Exercise to reduce the risk of heart disease in women
In general, you should do moderate exercise, such as walking at a brisk pace, for 30 to 60 minutes most days of the week. If you can't get all of your exercise completed in one session, it's fine to break up your physical activity into several 10- to 15-minute sessions. You'll still get the same heart-health benefits. Some research has even shown that short bursts of very intensive exercise, such as a short run in the middle of a walk, may be an effective way to boost your metabolism. This may help you keep your weight down, which in turn, helps keep your heart healthy.
There are other small changes you can make to increase your physical activity throughout the day. You can take the stairs instead of the elevator, walk or ride your bicycle to do errands, or try some situps or pushups while watching television.
What's a healthy weight?
What's considered a healthy weight varies from person to person, but having a normal body mass index (BMI) is helpful. This calculation helps you see if you have a healthy or unhealthy percentage of body fat. A BMI of 25 or higher can be associated with an increased risk of heart disease.
Waist circumference also is a useful tool to measure whether or not you're overweight. Women are overweight if their waist measurement is greater than 35 inches (89 cm).
Losing even small amounts of weight can help by lowering your blood pressure and reducing your risk of diabetes — both of which increase your risk of heart disease.
Is the treatment for heart disease in women different than in men?

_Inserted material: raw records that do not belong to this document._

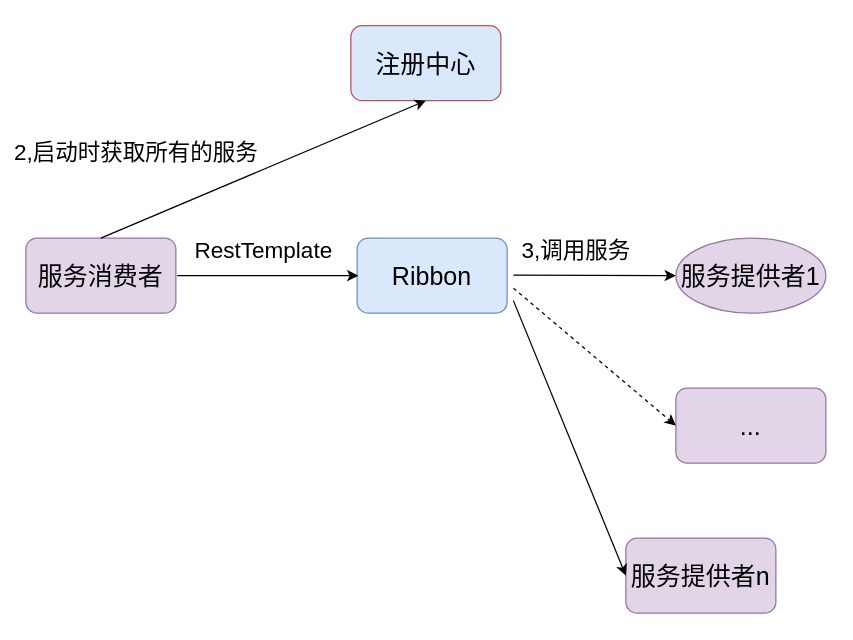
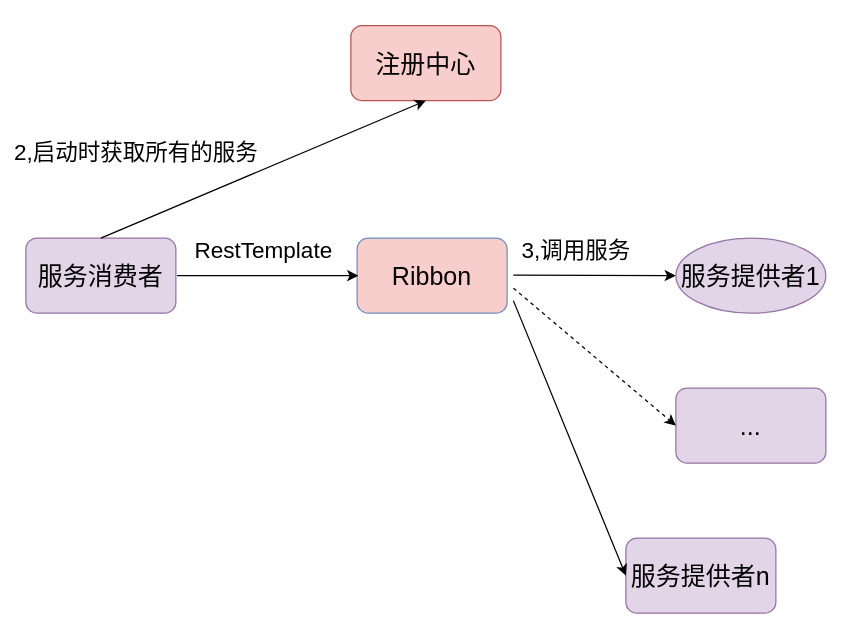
  <mxCell id="0" />
  <mxCell id="1" parent="0" />
- <mxCell id="2" value="注册中心" style="rounded=1;whiteSpace=wrap;html=1;fontSize=20;fillColor=#dae8fc;strokeColor=#b85450;" vertex="1" parent="1"><mxGeometry x="280" y="20" width="120" height="60" as="geometry" /></mxCell>
+ <mxCell id="2" value="注册中心" style="rounded=1;whiteSpace=wrap;html=1;fontSize=20;fillColor=#f8cecc;strokeColor=#b85450;" vertex="1" parent="1"><mxGeometry x="280" y="20" width="120" height="60" as="geometry" /></mxCell>
  <mxCell id="3" value="服务消费者" style="rounded=1;whiteSpace=wrap;html=1;fontSize=20;fillColor=#e1d5e7;strokeColor=#9673a6;" vertex="1" parent="1"><mxGeometry x="20" y="190" width="120" height="60" as="geometry" /></mxCell>
  <mxCell id="4" value="服务提供者1" style="ellipse;whiteSpace=wrap;html=1;fontSize=20;fillColor=#e1d5e7;strokeColor=#9673a6;" vertex="1" parent="1"><mxGeometry x="540" y="190" width="120" height="60" as="geometry" /></mxCell>
  <mxCell id="5" value="2,启动时获取所有的服务" style="endArrow=classic;html=1;fontSize=18;exitX=0.5;exitY=0;exitDx=0;exitDy=0;" edge="1" parent="1" source="3"><mxGeometry x="-0.634" y="52" width="50" height="50" relative="1" as="geometry"><mxPoint x="210" y="190" as="sourcePoint" /><mxPoint x="340" y="80" as="targetPoint" /><mxPoint as="offset" /></mxGeometry></mxCell>
  <mxCell id="6" value="..." style="rounded=1;whiteSpace=wrap;html=1;fontSize=20;fillColor=#e1d5e7;strokeColor=#9673a6;" vertex="1" parent="1"><mxGeometry x="540" y="310" width="120" height="60" as="geometry" /></mxCell>
  <mxCell id="7" value="服务提供者n" style="rounded=1;whiteSpace=wrap;html=1;fontSize=20;fillColor=#e1d5e7;strokeColor=#9673a6;" vertex="1" parent="1"><mxGeometry x="500" y="430" width="120" height="60" as="geometry" /></mxCell>
- <mxCell id="8" value="Ribbon" style="rounded=1;whiteSpace=wrap;html=1;fillColor=#dae8fc;strokeColor=#6c8ebf;fontSize=20;" vertex="1" parent="1"><mxGeometry x="285" y="190" width="120" height="60" as="geometry" /></mxCell>
+ <mxCell id="8" value="Ribbon" style="rounded=1;whiteSpace=wrap;html=1;fillColor=#f8cecc;strokeColor=#6c8ebf;fontSize=20;" vertex="1" parent="1"><mxGeometry x="285" y="190" width="120" height="60" as="geometry" /></mxCell>
  <mxCell id="9" value="RestTemplate" style="endArrow=classic;html=1;rounded=0;entryX=0;entryY=0.5;entryDx=0;entryDy=0;fontSize=18;exitX=1;exitY=0.5;exitDx=0;exitDy=0;" edge="1" parent="1"><mxGeometry x="-0.048" y="20" width="50" height="50" relative="1" as="geometry"><mxPoint x="141" y="220" as="sourcePoint" /><mxPoint x="286" y="220" as="targetPoint" /><Array as="points"><mxPoint x="241" y="220" /></Array><mxPoint as="offset" /></mxGeometry></mxCell>
  <mxCell id="10" value="" style="endArrow=classic;html=1;rounded=0;entryX=0;entryY=0.5;entryDx=0;entryDy=0;" edge="1" parent="1" target="4"><mxGeometry width="50" height="50" relative="1" as="geometry"><mxPoint x="410" y="219.5" as="sourcePoint" /><mxPoint x="495" y="219.5" as="targetPoint" /></mxGeometry></mxCell>
  <mxCell id="11" value="3,调用服务" style="edgeLabel;html=1;align=center;verticalAlign=middle;resizable=0;points=[];fontSize=18;" vertex="1" connectable="0" parent="10"><mxGeometry x="-0.774" relative="1" as="geometry"><mxPoint x="35" y="-20" as="offset" /></mxGeometry></mxCell>
  <mxCell id="12" value="" style="endArrow=classic;html=1;rounded=0;entryX=0;entryY=0.5;entryDx=0;entryDy=0;" edge="1" parent="1" target="7"><mxGeometry width="50" height="50" relative="1" as="geometry"><mxPoint x="410" y="240" as="sourcePoint" /><mxPoint x="495" y="229.5" as="targetPoint" /></mxGeometry></mxCell>
  <mxCell id="13" value="" style="endArrow=classic;html=1;rounded=0;entryX=0;entryY=0.5;entryDx=0;entryDy=0;dashed=1;" edge="1" parent="1" target="6"><mxGeometry width="50" height="50" relative="1" as="geometry"><mxPoint x="410" y="230" as="sourcePoint" /><mxPoint x="550" y="470" as="targetPoint" /></mxGeometry></mxCell>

Generally, heart disease treatment in women and in men is similar. Angioplasty and stenting, commonly used treatments for heart attack, are effective for both men and women. However, women who don't have typical chest pain are less likely to be offered these potentially lifesaving options.
And, if a woman's heart symptoms are mainly caused by microvascular disease, angioplasty and stenting may not be the most effective treatment choice.
Taking aspirin to prevent heart disease in women
Guidelines from the American Heart Association (AHA) urge women to be more aggressive about cutting their cardiovascular disease risk. For some women, this includes a daily aspirin. But, the routine use of daily aspirin therapy to prevent heart disease in low-risk women younger than 65 years old isn't recommended.
The AHA guidelines do recommend that women of any age consider taking between 75 and 325 milligrams of aspirin daily if they have diabetes or if they already have heart disease. The AHA also recommends that women over 65 years can benefit from a daily 81-milligram aspirin if their blood pressure is controlled and the risk of digestive bleeding is low. Aspirin might also be considered for at-risk women younger than 65 years for stroke prevention.
But, don't start taking aspirin for heart disease prevention on your own. Talk with your doctor about the risks and benefits of taking aspirin based on your individual risk factor.